National response to MMP review proposals
Been reading through some of the responses to the MMP changes proposed by the Electoral Commission. National in its submission has said:
Our position is evidenced by the impacts of the proposals if projected against four of the last six MMP elections. After each of the 1996, 2005, 2008, and 2011 elections, these three proposed changes project significant adverse impacts on the ability of both major parties to form and maintain stable Governments.
This is a point the Herald editorial responds to:
National has applied the three proposals to the results of past elections and calculates that they would have reduced the ability of both main parties to form and maintain a stable government after the elections of 1996, 2005, 2008 and 2011.
In 1996 a lower threshold (4 per cent) would have brought an additional party, Christian Heritage, into Parliament with five seats. But more importantly, it would have reduced both National and Labour’s allocation by two seats.
National says “neither would have been in a position to form stable government”. But National’s coalition with New Zealand First after that election was not exactly stable and it’s hard to imagine a third conservative partner would have made things worse.
Oh it would have. NZ First placed great importance on the fact they could negotiate an agreement with just one party, without a smaller party able to veto it. Also it is by no mean certain NZ First would have gone with National, if they could not govern by themselves. It could have been a Labour/Alliance/NZ First Government.
The Electoral Commission has proposed changes which would arguably have seen National not able to form a Government in any of the six MMP elections to date. You’d have to be the most incredible optimist to think this would lead to change.
In 2008 Act wouldn’t have got four extra seats by winning Epsom, National would have got two fewer list seats and the Maori Party would have held the balance of power. That outcome would have been repeated at last year’s election. By implication, National regards the Maori Party as a less reliable partner than Act or United Future.

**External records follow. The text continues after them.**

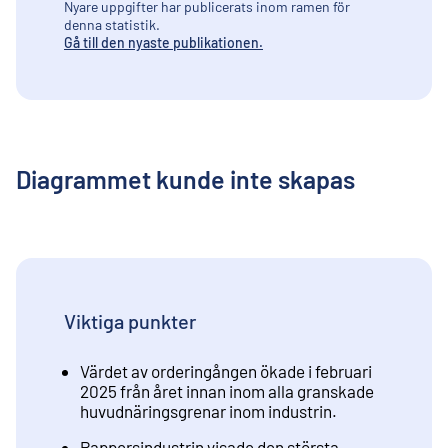
Nyare uppgifter har publicerats inom ramen för
denna statistik.
Gå till den nyaste publikationen.
Diagrammet kunde inte skapas
Viktiga punkter
Värdet av orderingången ökade i februari
2025 från året innan inom alla granskade
huvudnäringsgrenar inom industrin.
Pappersindustrin visade den största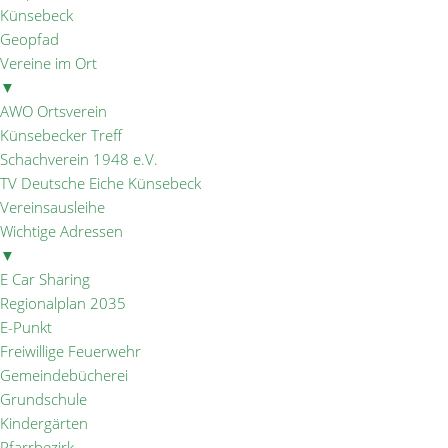
Künsebeck
Geopfad
Vereine im Ort
▼
AWO Ortsverein
Künsebecker Treff
Schachverein 1948 e.V.
TV Deutsche Eiche Künsebeck
Vereinsausleihe
Wichtige Adressen
▼
E Car Sharing
Regionalplan 2035
E-Punkt
Freiwillige Feuerwehr
Gemeindebücherei
Grundschule
Kindergärten
Pfarrbezirk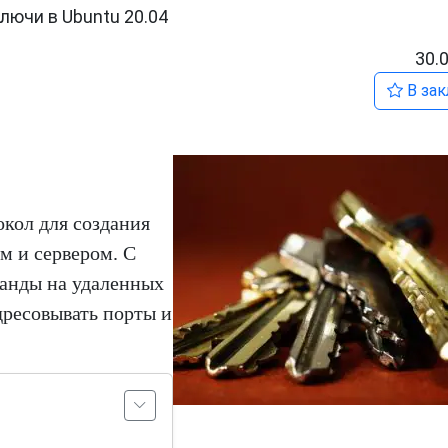
лючи в Ubuntu 20.04
30.
В зак
окол для создания
м и сервером. С
анды на удаленных
дресовывать порты и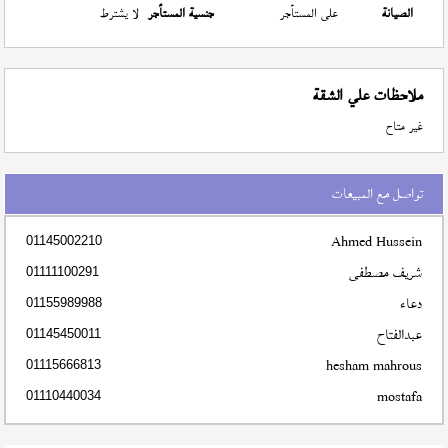
الصيانة
على المستأجر
جنسية المستأجر
لا يشترط
ملاحظات علي الشقة
غير متاح
تواصل مع المبيعات
Ahmed Hussein
01145002210
شريف مصطفى
01111100291
دعاء
01155989988
عبدالفتاح
01145450011
hesham mahrous
01115666813
mostafa
01110440034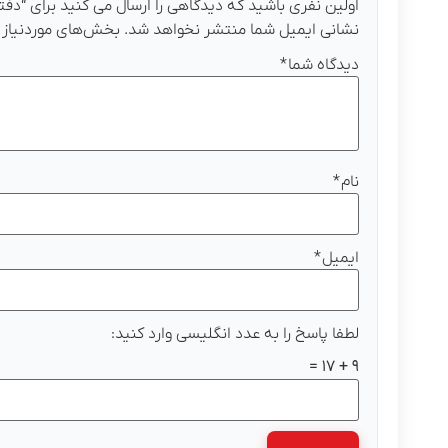
اولین نفری باشید که دیدگاهی را ارسال می کنید برای “دفتر ی
نشانی ایمیل شما منتشر نخواهد شد.
بخش‌های موردنیاز 
دیدگاه شما
*
نام
*
ایمیل
*
لطفا پاسخ را به عدد انگلیسی وارد کنید:
9 + 17 =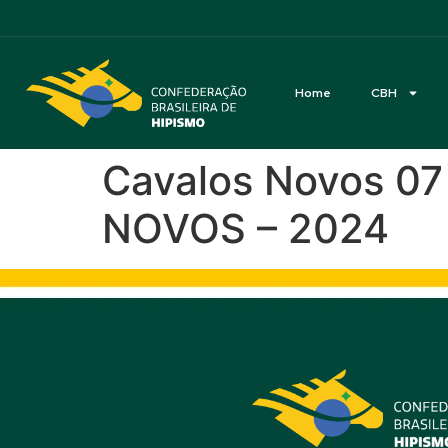
Acessibilidade
Home
CBH
Cavalos Novos 0
NOVOS – 2024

Of course they are less reliable. They have never ever chosen to go with National. ACT and United Future made it clear they will support National if elected. The Maori Party have never been in a position to choose between National and Labour. They have made clear they can go either way.
National also made this point:
After every MMP election, Governments have included strong minor party representation. Since the inception of MMP, there have never been less than six parties represented in our Parliament. At the last election, eight parties gained representation.
Research by the New Zealand Electoral Study also indicates an absence of almost any public support for more parties in Parliament. Just 2.2 per cent of those surveyed in 2011 believed there were not enough parties in Parliament. This compares to 47.1 per cent who believed there were too many.
I do support lowering the threshold to 4%. Those who argue it should go even lower, or be abolished are a miniscule minority of New Zealanders.
Also an interesting point from Stephen Glaister:
I want to draw the Commission’s attention to the fact that the allegedly fiendish 2008 Status Quo saw Act get 5 MPs for its 85K party votes while NZ First got 0 MPs for its 95K party vote. But under the Commission’s policy nearly exactly the reverse happens: Act gets 1 MP for its 85K party votes and NZ First gets 5 MPs for its 95K party votes. That looks almost as whine-worthy surely! And in both cases the Maori party cheerily gets 5 MPs on 56K party votes. Some progress!
A fair point.
I think the argument to change the vote thresholds are around reducing tactical voting, not around perceived unfairness of results – any threshold always will have winners and losers.